En l’espèce il résulte du décompte de Mme X qu’elle a connu plusieurs périodes d’arrêt de travail pour maladie, dont elle ne justifie pas, sur plus d’un an, dont au moins six mois, y compris d’avril à juin 2018, non indemnisés par la sécurité sociale, où les dispositions susvisées ne pouvaient donc trouver à s’appliquer. Elle ne justifie pas plus de sa présence effective à l’agence durant la période.
S’agissant des sommes versées par la prévoyance, M. Y a produit, comme en première instance, les bordereaux récapitulatifs de paiement des indemnités journalières qui lui ont été transmis par Malakoff Médéric à l’appui des paiements faits par cet organisme pour le compte de Mme X de novembre 2016 (ce qui indique que l’arrêt de travail de la salariée était déjà ancien) à février 2019 (il est à noter qu’en février 2017 il est indiqué que la salariée a atteint la limite du contrat, ce qui contredit la prétention à un maintien du salaire à 100% par la prévoyance, quelle que soit la durée de l’arrêt), dont il ressort que, pour la période revendiquée, d’avril 2018 à février 2019, l’organisme de prévoyance a versé à M. Y la somme de 4 561,92 euros telle que détaillée dans le jugement entrepris, plus une somme de 17,82 euros pour la journée du 28 février 2019 omise par le conseil de prud’hommes, soit un total de 4 579,74 euros, correspondant à 2 centimes près à celui indiqué par la salariée,
En parallèle, les bulletins de salaire produits par Mme X mentionnent en reversement de la prévoyance par l’employeur d’octobre 2018 à février 2019 un total de 4 401,54 euros, selon détail figurant également dans le jugement entrepris, ce dont il ressort qu’en définitive, M. Y reste devoir à l’appelante, qui omet totalement ces paiements dans son décompte, un solde indûment retenu de 178,20 euros.
Le jugement entrepris sera partiellement amendé pour retenir ce montant et confirmé pour le surplus, y compris le rejet de la demande de dommages et intérêts pour défaut de maintien du salaire, qui ne repose pas sur la faute telle qu’alléguée par Mme X, outre qu’elle ne justifie pas non plus d’un préjudice réel et certain en lien avec cette faute supposée.

TRAVAIL DEMANDÉ ->
**a.** Reproduisez fidèlement le passage de l'extrait allant de « Le jugement entrepris sera » jusqu'à « cette faute supposée. ».
**b.** Relevez, dans l'ordre où ils apparaissent, tous les montants exprimés en euros que mentionne l'extrait.
Les enregistrements qui suivent proviennent d'une source distincte de l'extrait.

ENREGISTREMENTS FOURNIS ->
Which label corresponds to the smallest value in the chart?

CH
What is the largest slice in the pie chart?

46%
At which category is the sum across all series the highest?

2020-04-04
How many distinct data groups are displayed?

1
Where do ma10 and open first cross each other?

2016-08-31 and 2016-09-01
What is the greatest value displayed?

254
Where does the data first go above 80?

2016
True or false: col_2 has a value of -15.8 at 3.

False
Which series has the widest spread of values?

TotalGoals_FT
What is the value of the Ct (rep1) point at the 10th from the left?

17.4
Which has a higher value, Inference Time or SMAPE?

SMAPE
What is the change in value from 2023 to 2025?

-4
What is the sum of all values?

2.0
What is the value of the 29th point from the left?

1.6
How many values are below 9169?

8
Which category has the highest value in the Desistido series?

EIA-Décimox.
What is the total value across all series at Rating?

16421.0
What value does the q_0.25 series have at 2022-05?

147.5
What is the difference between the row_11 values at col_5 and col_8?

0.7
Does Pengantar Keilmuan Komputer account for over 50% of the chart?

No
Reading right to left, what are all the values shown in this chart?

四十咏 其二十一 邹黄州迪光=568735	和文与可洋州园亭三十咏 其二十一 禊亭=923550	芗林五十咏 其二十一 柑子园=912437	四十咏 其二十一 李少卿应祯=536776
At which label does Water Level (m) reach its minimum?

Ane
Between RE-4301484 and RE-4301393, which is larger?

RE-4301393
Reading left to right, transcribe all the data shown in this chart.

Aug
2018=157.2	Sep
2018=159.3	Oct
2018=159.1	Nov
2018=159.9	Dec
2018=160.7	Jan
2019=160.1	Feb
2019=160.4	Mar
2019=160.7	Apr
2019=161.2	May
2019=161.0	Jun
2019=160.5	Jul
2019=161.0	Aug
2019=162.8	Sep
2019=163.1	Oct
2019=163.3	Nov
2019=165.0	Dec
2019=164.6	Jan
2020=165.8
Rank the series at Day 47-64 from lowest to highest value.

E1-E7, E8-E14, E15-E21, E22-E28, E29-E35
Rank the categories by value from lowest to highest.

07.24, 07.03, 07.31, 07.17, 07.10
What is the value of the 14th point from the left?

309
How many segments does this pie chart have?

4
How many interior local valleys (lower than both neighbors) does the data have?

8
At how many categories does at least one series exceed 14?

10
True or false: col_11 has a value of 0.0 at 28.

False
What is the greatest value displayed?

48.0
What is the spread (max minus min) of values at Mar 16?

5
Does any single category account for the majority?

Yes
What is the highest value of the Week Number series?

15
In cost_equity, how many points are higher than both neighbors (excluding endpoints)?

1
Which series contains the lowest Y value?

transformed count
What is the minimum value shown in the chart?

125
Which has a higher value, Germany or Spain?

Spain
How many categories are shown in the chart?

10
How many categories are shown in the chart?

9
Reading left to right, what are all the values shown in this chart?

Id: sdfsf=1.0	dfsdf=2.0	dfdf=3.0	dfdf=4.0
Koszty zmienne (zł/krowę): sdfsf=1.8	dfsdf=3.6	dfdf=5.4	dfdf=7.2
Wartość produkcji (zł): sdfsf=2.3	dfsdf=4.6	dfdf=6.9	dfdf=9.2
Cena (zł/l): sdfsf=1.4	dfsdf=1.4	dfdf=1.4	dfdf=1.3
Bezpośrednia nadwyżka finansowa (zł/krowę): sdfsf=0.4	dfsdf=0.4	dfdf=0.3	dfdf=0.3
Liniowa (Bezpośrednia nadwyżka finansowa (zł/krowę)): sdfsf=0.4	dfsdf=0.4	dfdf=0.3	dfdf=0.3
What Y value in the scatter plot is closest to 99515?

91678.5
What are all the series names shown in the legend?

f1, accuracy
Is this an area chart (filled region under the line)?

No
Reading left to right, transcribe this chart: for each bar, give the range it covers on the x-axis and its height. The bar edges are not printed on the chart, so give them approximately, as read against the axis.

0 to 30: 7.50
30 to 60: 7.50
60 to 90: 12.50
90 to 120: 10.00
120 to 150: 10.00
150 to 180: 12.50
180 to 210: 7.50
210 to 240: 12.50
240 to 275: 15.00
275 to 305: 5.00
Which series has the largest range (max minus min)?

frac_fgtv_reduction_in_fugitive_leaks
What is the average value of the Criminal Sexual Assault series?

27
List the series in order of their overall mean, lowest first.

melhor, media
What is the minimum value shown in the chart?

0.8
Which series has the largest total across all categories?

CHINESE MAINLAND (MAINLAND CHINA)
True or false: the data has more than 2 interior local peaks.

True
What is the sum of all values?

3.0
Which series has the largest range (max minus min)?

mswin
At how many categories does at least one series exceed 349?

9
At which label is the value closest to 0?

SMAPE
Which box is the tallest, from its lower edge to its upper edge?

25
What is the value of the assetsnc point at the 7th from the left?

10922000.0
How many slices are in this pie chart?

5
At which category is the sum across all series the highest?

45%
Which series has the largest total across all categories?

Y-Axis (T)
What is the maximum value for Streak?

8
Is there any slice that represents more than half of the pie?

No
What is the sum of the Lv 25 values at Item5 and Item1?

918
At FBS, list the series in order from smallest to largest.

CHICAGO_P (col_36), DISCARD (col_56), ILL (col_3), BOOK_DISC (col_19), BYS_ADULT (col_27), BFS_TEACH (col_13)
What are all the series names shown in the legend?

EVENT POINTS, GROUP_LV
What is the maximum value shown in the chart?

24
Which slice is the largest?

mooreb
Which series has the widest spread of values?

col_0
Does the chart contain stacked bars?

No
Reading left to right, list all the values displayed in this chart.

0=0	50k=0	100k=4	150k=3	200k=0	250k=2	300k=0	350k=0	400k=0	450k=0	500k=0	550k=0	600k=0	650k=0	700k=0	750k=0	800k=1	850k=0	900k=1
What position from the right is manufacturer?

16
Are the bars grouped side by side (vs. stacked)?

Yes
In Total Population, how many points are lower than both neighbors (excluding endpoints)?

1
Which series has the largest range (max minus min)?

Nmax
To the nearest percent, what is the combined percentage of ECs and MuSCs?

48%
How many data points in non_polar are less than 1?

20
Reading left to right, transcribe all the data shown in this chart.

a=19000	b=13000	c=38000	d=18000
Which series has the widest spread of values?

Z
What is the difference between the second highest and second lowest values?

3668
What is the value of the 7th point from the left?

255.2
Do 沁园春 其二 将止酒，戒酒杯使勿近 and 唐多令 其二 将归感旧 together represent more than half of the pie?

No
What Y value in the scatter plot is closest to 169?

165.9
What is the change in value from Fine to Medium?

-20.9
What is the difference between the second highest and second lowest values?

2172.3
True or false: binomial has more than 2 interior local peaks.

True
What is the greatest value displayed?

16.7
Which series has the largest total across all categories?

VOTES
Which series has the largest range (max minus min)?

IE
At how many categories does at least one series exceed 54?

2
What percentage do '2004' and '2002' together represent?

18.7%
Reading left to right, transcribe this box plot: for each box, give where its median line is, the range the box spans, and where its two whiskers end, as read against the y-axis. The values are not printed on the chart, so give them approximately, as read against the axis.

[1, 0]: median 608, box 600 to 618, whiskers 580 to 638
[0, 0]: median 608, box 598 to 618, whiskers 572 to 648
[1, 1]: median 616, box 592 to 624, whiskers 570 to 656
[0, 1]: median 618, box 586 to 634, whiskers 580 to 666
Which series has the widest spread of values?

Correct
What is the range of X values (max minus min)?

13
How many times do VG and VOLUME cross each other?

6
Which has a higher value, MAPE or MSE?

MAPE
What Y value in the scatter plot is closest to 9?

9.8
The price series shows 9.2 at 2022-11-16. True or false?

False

RÉPONSES ATTENDUES ->
**a.**
Le jugement entrepris sera partiellement amendé pour retenir ce montant et confirmé pour le surplus, y compris le rejet de la demande de dommages et intérêts pour défaut de maintien du salaire, qui ne repose pas sur la faute telle qu’alléguée par Mme X, outre qu’elle ne justifie pas non plus d’un préjudice réel et certain en lien avec cette faute supposée.

**b.**
- 4 561,92 euros
- 17,82 euros
- 4 579,74 euros
- 4 401,54 euros
- 178,20 euros